There were complex social and cultural issues at play too though.  Much of the behaviour that I encountered daily at work was very obviously governed by the principles of hierarchy and power-distance (see post 13). At first I was quite taken aback by the unquestioning, sycophantic bowing-and-scraping of my colleagues to those of higher rank, throughout the organisation. I was equally taken aback at the corresponding dismissal, and often disdain, shown towards those of lower rank through curt commands. Many factors determine one’s position in this hierarchical system: social position, status, educational background, seniority and gender. Roles and duties in relation to others are defined by the norms and values of this system. There is obedience and deference and a show of outward respect towards ‘superiors’ (those in authority or in positions of higher rank). Subordinates, or those of lower rank, seek affirmation, direction and guidance before making any decisions. Traditionally, those who are seen as loyal to their superiors can expect favour (even if it is unwarranted in terms of performance). The ‘power-distance’ inherent in this master-servant type relationship prohibits any meaningful cooperation across power levels. It inhibits collaboration and participation in decision-making and does not encourage holding those in power accountable for their actions. From discussions with other volunteers (and from my own experience of VSO Bangladesh), the dynamics of power-distance were less apparent in the NGO sector than in the government sector.

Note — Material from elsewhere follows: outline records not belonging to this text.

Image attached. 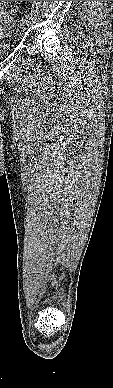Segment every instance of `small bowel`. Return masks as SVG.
Returning <instances> with one entry per match:
<instances>
[{
  "instance_id": "small-bowel-1",
  "label": "small bowel",
  "mask_w": 113,
  "mask_h": 388,
  "mask_svg": "<svg viewBox=\"0 0 113 388\" xmlns=\"http://www.w3.org/2000/svg\"><path fill=\"white\" fill-rule=\"evenodd\" d=\"M2 1H0L1 3ZM5 2L3 1V6L0 5V21L3 20V21H7L8 20V17L5 13Z\"/></svg>"
}]
</instances>
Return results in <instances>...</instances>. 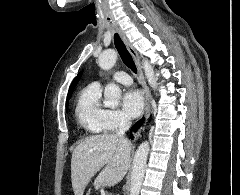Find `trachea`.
<instances>
[{
    "label": "trachea",
    "instance_id": "obj_1",
    "mask_svg": "<svg viewBox=\"0 0 240 195\" xmlns=\"http://www.w3.org/2000/svg\"><path fill=\"white\" fill-rule=\"evenodd\" d=\"M114 44L126 67L130 68L132 72L137 73V68L133 61V58L128 52L126 46L124 45V42L122 41L118 33H115L114 35Z\"/></svg>",
    "mask_w": 240,
    "mask_h": 195
}]
</instances>
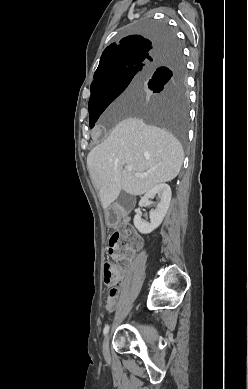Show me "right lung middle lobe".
<instances>
[{"instance_id":"right-lung-middle-lobe-1","label":"right lung middle lobe","mask_w":248,"mask_h":389,"mask_svg":"<svg viewBox=\"0 0 248 389\" xmlns=\"http://www.w3.org/2000/svg\"><path fill=\"white\" fill-rule=\"evenodd\" d=\"M138 30L151 40L175 37L167 25L162 23L146 22L139 25ZM156 69L166 71L164 74L153 75ZM147 78H150L148 88L154 93L152 99L144 104L135 100L128 101L120 106V112L137 115L148 123L163 127L184 144L188 122V95L186 67L180 47L158 56L157 62L150 67L135 66L114 70L92 83L89 99L90 128L94 127L99 116L130 83H142Z\"/></svg>"}]
</instances>
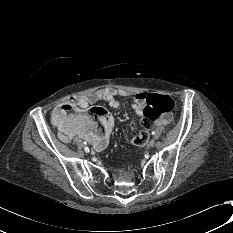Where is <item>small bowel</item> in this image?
<instances>
[{
    "label": "small bowel",
    "mask_w": 233,
    "mask_h": 233,
    "mask_svg": "<svg viewBox=\"0 0 233 233\" xmlns=\"http://www.w3.org/2000/svg\"><path fill=\"white\" fill-rule=\"evenodd\" d=\"M140 93L142 92L132 94L121 89L106 88L84 96L72 97L66 104L72 105L75 113H77L87 109L89 106L99 101H106L111 108L117 109L120 106V98H129L133 101L132 107L134 111L138 115H142V112L138 111L134 105V100ZM58 109L59 107L54 110L53 116L57 114ZM100 122L103 127V131L101 132L94 129L79 127L76 122L70 123L66 128L57 127L56 124L55 126L57 127L62 140L69 142L74 136L77 135L91 143L94 150L102 151L108 146L110 137L113 133V119L111 117L109 120L103 119L100 120ZM164 122H166V120H161L159 124ZM127 139H129V137H127Z\"/></svg>",
    "instance_id": "obj_1"
}]
</instances>
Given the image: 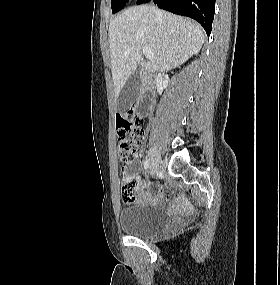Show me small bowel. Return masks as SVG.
<instances>
[{
  "mask_svg": "<svg viewBox=\"0 0 280 285\" xmlns=\"http://www.w3.org/2000/svg\"><path fill=\"white\" fill-rule=\"evenodd\" d=\"M132 165L135 166V168H138L140 165V161L135 159L131 162ZM137 183V188H136V199L138 201L142 202H157L160 200V196L158 195H153L152 193L149 192L147 189L146 185L144 182L138 177V176H133Z\"/></svg>",
  "mask_w": 280,
  "mask_h": 285,
  "instance_id": "1",
  "label": "small bowel"
}]
</instances>
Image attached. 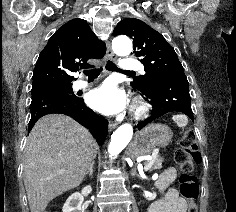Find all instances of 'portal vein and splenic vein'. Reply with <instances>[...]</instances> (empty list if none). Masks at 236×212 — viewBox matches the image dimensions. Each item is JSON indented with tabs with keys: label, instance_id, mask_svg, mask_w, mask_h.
<instances>
[{
	"label": "portal vein and splenic vein",
	"instance_id": "obj_1",
	"mask_svg": "<svg viewBox=\"0 0 236 212\" xmlns=\"http://www.w3.org/2000/svg\"><path fill=\"white\" fill-rule=\"evenodd\" d=\"M158 154V150H155L152 155L148 156V157H145L144 159L145 160H152L153 158H155ZM150 167V164L148 165H145L144 166V170H148V168ZM64 171L63 170H60L59 173H63Z\"/></svg>",
	"mask_w": 236,
	"mask_h": 212
}]
</instances>
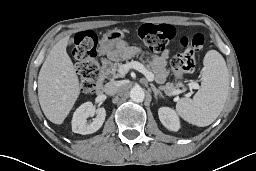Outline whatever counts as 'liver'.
<instances>
[{"label":"liver","instance_id":"1","mask_svg":"<svg viewBox=\"0 0 256 171\" xmlns=\"http://www.w3.org/2000/svg\"><path fill=\"white\" fill-rule=\"evenodd\" d=\"M68 37L59 40L38 76V98L46 118L62 124L80 95L79 79L66 52Z\"/></svg>","mask_w":256,"mask_h":171}]
</instances>
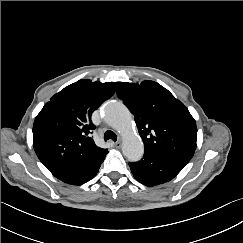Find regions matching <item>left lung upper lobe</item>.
I'll list each match as a JSON object with an SVG mask.
<instances>
[{
	"mask_svg": "<svg viewBox=\"0 0 243 243\" xmlns=\"http://www.w3.org/2000/svg\"><path fill=\"white\" fill-rule=\"evenodd\" d=\"M117 95L132 114L144 149L192 158L196 149V122L188 109L154 81L140 85L118 82Z\"/></svg>",
	"mask_w": 243,
	"mask_h": 243,
	"instance_id": "obj_1",
	"label": "left lung upper lobe"
}]
</instances>
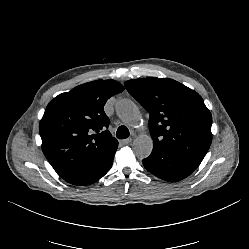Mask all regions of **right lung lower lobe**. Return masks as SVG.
Masks as SVG:
<instances>
[{
    "label": "right lung lower lobe",
    "mask_w": 249,
    "mask_h": 249,
    "mask_svg": "<svg viewBox=\"0 0 249 249\" xmlns=\"http://www.w3.org/2000/svg\"><path fill=\"white\" fill-rule=\"evenodd\" d=\"M118 143L106 151L100 158L79 172L64 178L73 185L84 186L96 182L111 168Z\"/></svg>",
    "instance_id": "right-lung-lower-lobe-1"
}]
</instances>
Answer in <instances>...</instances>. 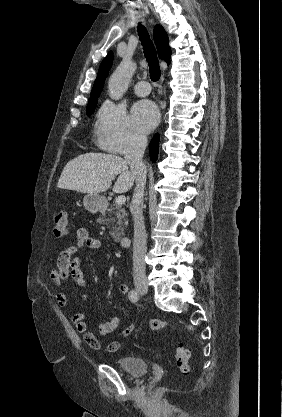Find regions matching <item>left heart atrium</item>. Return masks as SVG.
Returning <instances> with one entry per match:
<instances>
[{"instance_id": "obj_1", "label": "left heart atrium", "mask_w": 282, "mask_h": 417, "mask_svg": "<svg viewBox=\"0 0 282 417\" xmlns=\"http://www.w3.org/2000/svg\"><path fill=\"white\" fill-rule=\"evenodd\" d=\"M134 124L142 131L150 130L159 119V111L150 101L138 102L132 111Z\"/></svg>"}]
</instances>
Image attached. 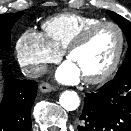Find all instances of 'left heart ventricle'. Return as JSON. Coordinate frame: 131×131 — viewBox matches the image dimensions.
<instances>
[{
  "mask_svg": "<svg viewBox=\"0 0 131 131\" xmlns=\"http://www.w3.org/2000/svg\"><path fill=\"white\" fill-rule=\"evenodd\" d=\"M119 35L115 28L105 26L98 29L88 42L72 53L70 61L81 77L100 74L109 67L117 53Z\"/></svg>",
  "mask_w": 131,
  "mask_h": 131,
  "instance_id": "1",
  "label": "left heart ventricle"
}]
</instances>
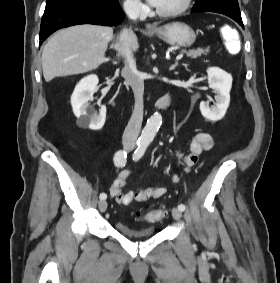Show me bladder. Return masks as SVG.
Masks as SVG:
<instances>
[{
    "label": "bladder",
    "instance_id": "bladder-1",
    "mask_svg": "<svg viewBox=\"0 0 280 283\" xmlns=\"http://www.w3.org/2000/svg\"><path fill=\"white\" fill-rule=\"evenodd\" d=\"M115 228L121 235L130 239H143L152 237L155 234V227L153 225H145L139 228H133L127 223L118 221L115 223Z\"/></svg>",
    "mask_w": 280,
    "mask_h": 283
}]
</instances>
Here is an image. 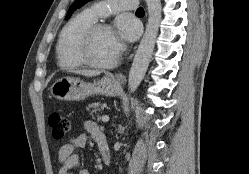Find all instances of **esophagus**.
Listing matches in <instances>:
<instances>
[{"instance_id":"34e87169","label":"esophagus","mask_w":249,"mask_h":174,"mask_svg":"<svg viewBox=\"0 0 249 174\" xmlns=\"http://www.w3.org/2000/svg\"><path fill=\"white\" fill-rule=\"evenodd\" d=\"M115 79L117 80V82H119L121 84L126 81V78H125L124 74H122V73L116 74Z\"/></svg>"}]
</instances>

I knew that such powerlessness must inevitably lead to acts of resistance wherever possible. I began to notice the manifestation of this resistance in resentment and dragging of feet and silent acts of noncooperation. Furthermore, there is a palpable lack of openness and trust. Sometimes it is quite obvious (to me at any rate) that the extreme show of ingratiating, sugarcoated ‘respect’ towards superiors is blatantly insincere.

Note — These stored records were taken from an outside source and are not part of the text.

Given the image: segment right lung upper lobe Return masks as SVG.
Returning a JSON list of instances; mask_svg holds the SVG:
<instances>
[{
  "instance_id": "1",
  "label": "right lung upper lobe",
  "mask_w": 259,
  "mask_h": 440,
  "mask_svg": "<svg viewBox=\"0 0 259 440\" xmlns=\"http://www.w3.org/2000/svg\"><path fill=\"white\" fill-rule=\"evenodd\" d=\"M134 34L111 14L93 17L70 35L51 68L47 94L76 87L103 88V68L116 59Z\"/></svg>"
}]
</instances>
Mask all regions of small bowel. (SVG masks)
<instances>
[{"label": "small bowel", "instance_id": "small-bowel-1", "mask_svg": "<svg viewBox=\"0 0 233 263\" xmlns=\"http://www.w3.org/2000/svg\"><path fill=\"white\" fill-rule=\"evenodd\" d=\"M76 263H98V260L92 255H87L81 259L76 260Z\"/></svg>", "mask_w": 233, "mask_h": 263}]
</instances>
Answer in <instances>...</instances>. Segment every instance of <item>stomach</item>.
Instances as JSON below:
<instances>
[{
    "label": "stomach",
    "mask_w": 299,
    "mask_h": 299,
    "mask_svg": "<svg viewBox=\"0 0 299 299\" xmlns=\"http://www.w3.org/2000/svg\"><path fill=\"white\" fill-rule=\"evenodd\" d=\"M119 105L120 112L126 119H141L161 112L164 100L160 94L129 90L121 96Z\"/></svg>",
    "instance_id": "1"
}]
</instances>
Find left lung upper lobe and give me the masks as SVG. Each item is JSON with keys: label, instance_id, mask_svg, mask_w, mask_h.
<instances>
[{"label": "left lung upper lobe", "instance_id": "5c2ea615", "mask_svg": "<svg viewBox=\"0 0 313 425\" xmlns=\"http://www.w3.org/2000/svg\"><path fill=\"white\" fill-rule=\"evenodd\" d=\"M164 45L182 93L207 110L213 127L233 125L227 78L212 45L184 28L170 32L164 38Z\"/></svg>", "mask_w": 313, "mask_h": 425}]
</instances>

It was difficult to negotiate a path within this social and cultural milieu. First of all it took people a long time, if ever, to try to ‘place’ me: an outsider, a foreigner, a woman, a volunteer, a PhD, unmarried – in short, an enigma. I immediately became ‘Dr. Ann’: people were visibly uncomfortable when I introduced myself as ‘Ann’. Education is highly respected in Bangladesh.

In time, I began to recognise and understand the very different culture of working that I was now a part of. For example, I understood that the lack of transparency, decision-making, planning and reasoned argument (all of which were central to my culture of working), were embedded and entwined with deeper cultural issues (see post 25 too). (Even understanding the meaning of the ‘Insh’Allah’, discussed at the outset of this post, provided additional insights.) I had expected cultural difference and I knew that understanding it, while working effectively within it, would be challenging

I come back again to those two motifs of ‘struggle’ (sangram) and ‘waiting’ that seem to characterise so much of life in Bangladesh. Trying to carry out ‘tasks’ at work involved a lot of ‘waiting’: waiting for a meeting to occur, waiting for a decision, waiting for action….. More than once it struck me that I could have been on the set of Waiting for Godot, a play by Irish Nobel laureate, Samuel Beckett (1906-1989): I heard the words of Vladimir and Estragon daily.

Estragon: Don’t let’s do anything. It’s safer.

Vladimir: Let’s wait and see what he says.